Among the following entries, count the lines that contain "Fixed" and report only the result.

*** DATASET RECORDS Section Begins ***

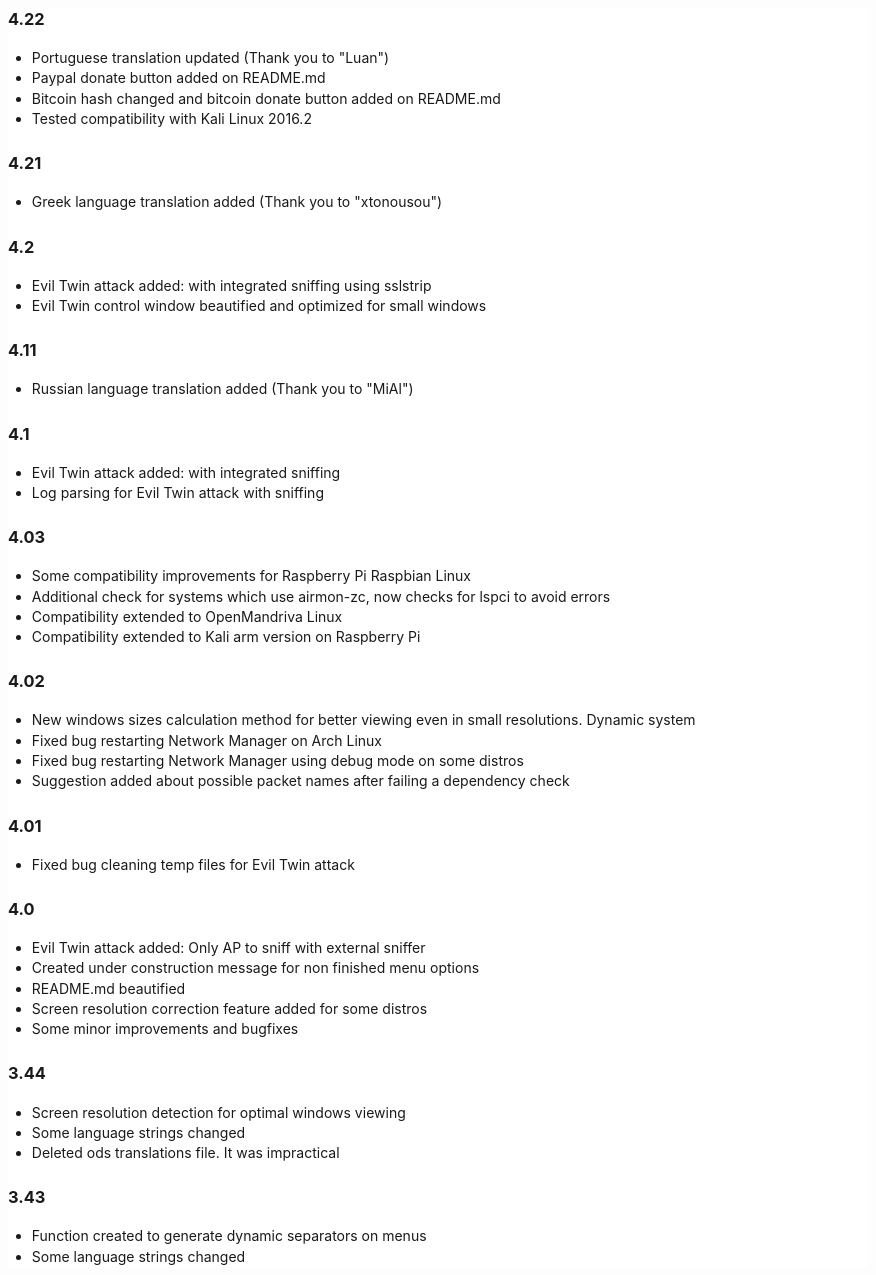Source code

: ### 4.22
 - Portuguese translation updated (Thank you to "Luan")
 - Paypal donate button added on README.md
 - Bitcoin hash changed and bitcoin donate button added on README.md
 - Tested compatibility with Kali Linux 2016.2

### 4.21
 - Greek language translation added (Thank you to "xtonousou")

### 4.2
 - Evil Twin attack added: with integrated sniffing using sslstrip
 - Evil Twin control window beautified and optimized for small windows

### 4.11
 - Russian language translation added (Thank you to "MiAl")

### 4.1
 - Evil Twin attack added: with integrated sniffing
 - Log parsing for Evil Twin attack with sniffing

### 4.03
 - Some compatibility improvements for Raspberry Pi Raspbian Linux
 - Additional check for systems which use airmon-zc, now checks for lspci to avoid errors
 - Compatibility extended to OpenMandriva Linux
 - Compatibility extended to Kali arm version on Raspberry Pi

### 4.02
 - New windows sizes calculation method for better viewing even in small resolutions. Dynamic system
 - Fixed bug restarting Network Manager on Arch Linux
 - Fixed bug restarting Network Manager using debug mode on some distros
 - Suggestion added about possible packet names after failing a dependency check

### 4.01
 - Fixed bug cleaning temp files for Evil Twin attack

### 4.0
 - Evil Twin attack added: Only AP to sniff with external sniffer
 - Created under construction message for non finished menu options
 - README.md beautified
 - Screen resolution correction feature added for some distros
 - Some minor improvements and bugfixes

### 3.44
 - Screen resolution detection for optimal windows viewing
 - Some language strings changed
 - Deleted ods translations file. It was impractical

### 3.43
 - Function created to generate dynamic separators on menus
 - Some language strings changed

*** DATASET RECORDS Section Ends ***
*** DATASET RECORDS Section Begins ***

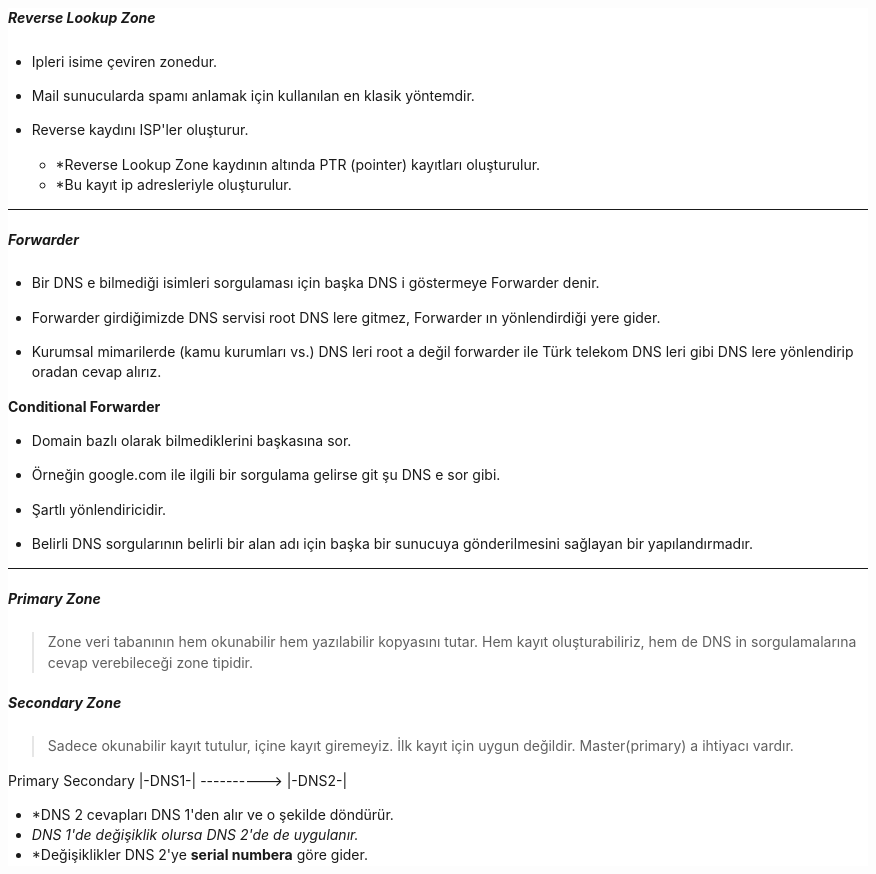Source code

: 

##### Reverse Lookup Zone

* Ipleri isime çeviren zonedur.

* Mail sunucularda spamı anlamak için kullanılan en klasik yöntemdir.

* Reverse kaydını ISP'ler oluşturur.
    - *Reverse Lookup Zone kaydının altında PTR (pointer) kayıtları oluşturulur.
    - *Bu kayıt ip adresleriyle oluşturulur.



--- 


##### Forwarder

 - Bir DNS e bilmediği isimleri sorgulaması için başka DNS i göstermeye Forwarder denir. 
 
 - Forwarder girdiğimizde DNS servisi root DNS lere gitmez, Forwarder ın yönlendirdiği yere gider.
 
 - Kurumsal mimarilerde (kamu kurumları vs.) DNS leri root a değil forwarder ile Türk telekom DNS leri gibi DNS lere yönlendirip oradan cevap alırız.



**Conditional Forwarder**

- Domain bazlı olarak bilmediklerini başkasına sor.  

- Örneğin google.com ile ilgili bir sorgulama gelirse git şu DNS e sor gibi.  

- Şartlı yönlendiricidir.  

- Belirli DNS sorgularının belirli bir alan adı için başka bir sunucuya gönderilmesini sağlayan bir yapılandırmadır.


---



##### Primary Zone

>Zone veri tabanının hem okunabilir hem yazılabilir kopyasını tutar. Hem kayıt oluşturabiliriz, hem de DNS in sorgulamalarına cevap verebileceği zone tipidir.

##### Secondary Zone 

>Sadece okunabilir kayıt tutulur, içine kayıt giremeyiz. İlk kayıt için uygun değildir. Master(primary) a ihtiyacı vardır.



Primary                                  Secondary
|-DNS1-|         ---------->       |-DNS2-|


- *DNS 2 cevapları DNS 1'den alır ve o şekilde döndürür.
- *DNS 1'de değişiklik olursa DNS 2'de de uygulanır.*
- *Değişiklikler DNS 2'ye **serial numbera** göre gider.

*** DATASET RECORDS Section Ends ***
*** DATASET RECORDS Section Begins ***

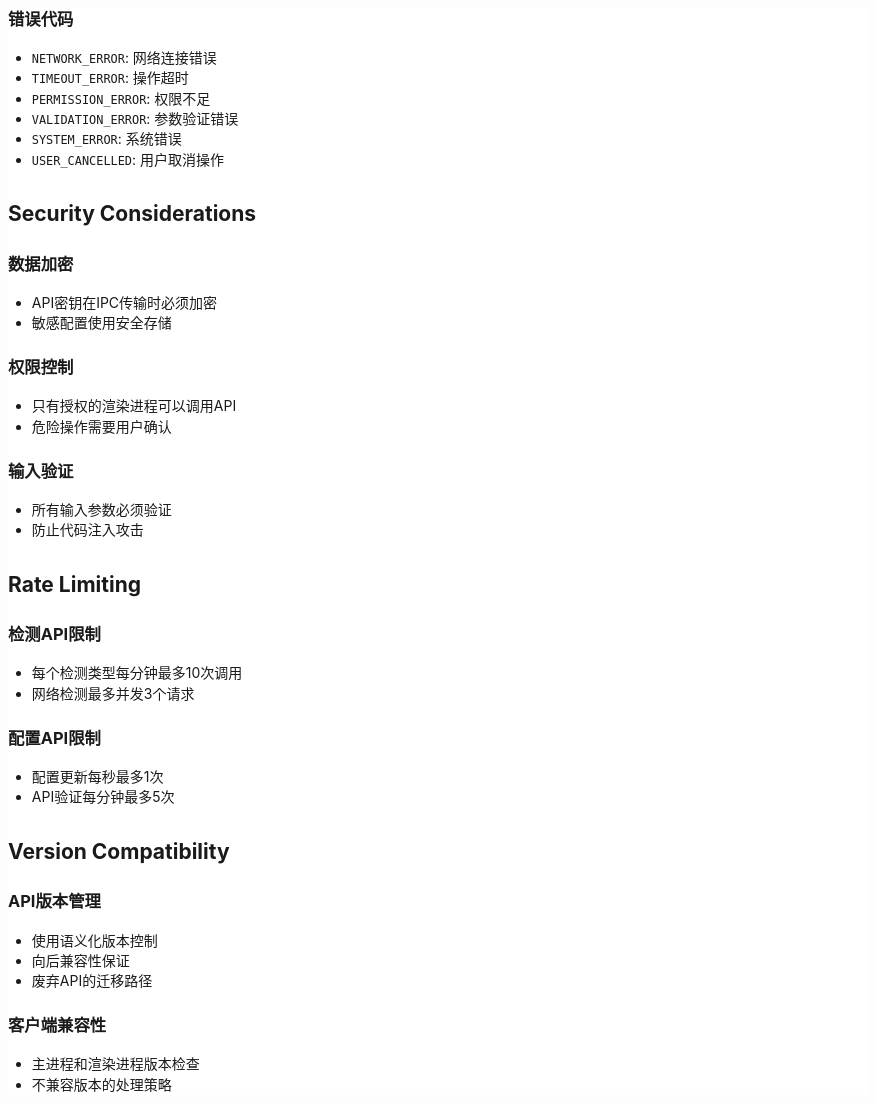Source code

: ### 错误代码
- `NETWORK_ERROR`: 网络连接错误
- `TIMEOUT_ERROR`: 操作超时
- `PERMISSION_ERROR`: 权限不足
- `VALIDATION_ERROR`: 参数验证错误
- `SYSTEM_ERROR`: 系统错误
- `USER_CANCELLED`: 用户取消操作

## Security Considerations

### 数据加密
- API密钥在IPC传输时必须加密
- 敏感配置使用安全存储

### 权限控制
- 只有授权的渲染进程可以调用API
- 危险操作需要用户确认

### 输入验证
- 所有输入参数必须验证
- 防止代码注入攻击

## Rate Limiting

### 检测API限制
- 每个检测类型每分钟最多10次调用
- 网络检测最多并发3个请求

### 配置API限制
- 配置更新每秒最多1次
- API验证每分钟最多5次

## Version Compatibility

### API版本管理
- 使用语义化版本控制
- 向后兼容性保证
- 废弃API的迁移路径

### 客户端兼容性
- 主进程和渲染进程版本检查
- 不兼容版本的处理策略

*** DATASET RECORDS Section Ends ***

COMPLETED EXERCISE:
3